Un autre mécanisme peut être impliqué chez certains patients : l’amplification du gène de fusion BCR-ABL. L’analyse structurelle a permis de mieux appréhender ces phénomènes de mutation de résistance en analysant les interactions en trois dimensions de l’imatinib avec BCR-ABL dans sa forme habituelle ou mutée. Dans ce dernier cas, il semblerait que la molécule ne puisse plus, du fait d’une modification de structure, interférer avec la protéine de fusion.

Nouvelles molécules qui se fixent sur BCR-ABL.

En se fondant sur l’ensemble de ces analyses, deux équipes de chercheurs ont pu mettre au point des nouvelles molécules qui se fixent sur BCR-ABL en dépit de l’existence de mutations structurelles : le nilotinib, qui se fixe de façon plus intense que l’imatinib à l’ABL kinase, et le dasatinib, doté d’une structure fondamentalement différente et qui inhibe la SRC, une protéine tyrosine kinase qui agit comme un transducteur moléculaire intracellulaire.

Le nilotinib a été testé dans une étude de phase I (augmentation progressive des doses) chez des patients atteints de LMC et résistants au traitement habituel, et chez des sujets atteints de leucémie lymphoblastique aiguë.
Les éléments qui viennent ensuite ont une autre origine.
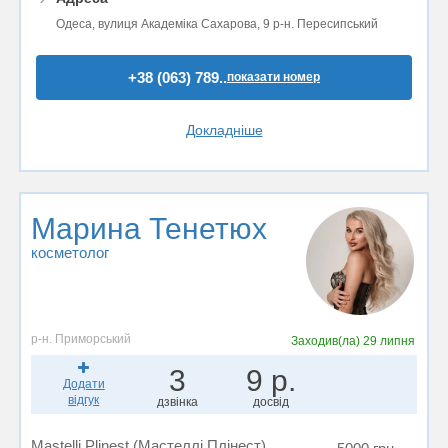
Одеса, вулиця Академіка Сахарова, 9 р-н. Пересипський
+38 (063) 789..
показати номер
Докладніше
Марина Тенетюх
косметолог
р-н. Приморський
Заходив(ла)
29 липня
3
9 р.
Додати
відгук
дзвінка
досвід
Mastelli Plinest (Мастеллі Плінест)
Sur les 33 patients atteints de LMC à la phase blastique, une réponse hématologique a été obtenue chez 13 patients et une réponse cytogénique, chez 9 d’entre eux. Sur les 46 patients en phase accélérée de LMC, 33 ont présenté une réponse hématologique et 22, une réponse cytologique. Enfin, une rémission hématologique complète a été obtenue chez 11 des 12 sujets en phase chronique. Les effets indésirables le plus souvent observés étaient en rapport avec une myélosuppression ou une majoration de la bilirubinémie.
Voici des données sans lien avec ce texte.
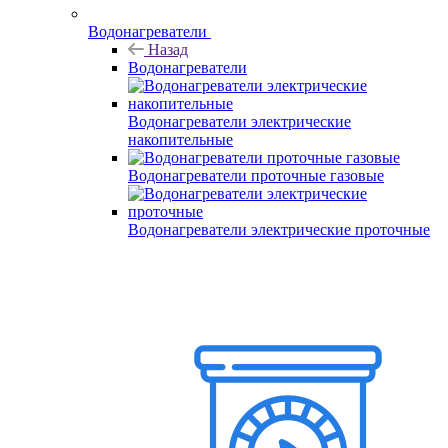
Водонагреватели
Назад
Водонагреватели
Водонагреватели электрические
накопительные
Водонагреватели проточные газовые
Водонагреватели электрические проточные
La seconde étude de phase I, avec augmentation progressive des doses, a inclus 40 patients en phase chronique de LMC, 44 sujets (chromosome Philadelphie positifs) en phase accélérée de la maladie ou en phase blastique. Une réponse hématologique complète a été obtenue chez 37 des patients du premier groupe et une réponse hématologique majeure chez 31 des sujets du second groupe. Une réponse prolongée (12 mois) a été obtenue chez 95 % des sujets du premier groupe, contre 82 % dans le second. Seuls les sujets présentant une mutation T315I n’ont pas répondu à ce traitement, comme c’est aussi le cas avec l’imatinib.

« New England Journal of Medicine », vol. 354 ; 24, pp. 2531-2541, 2542-2551 et 2594-2596, 15 juin 2006.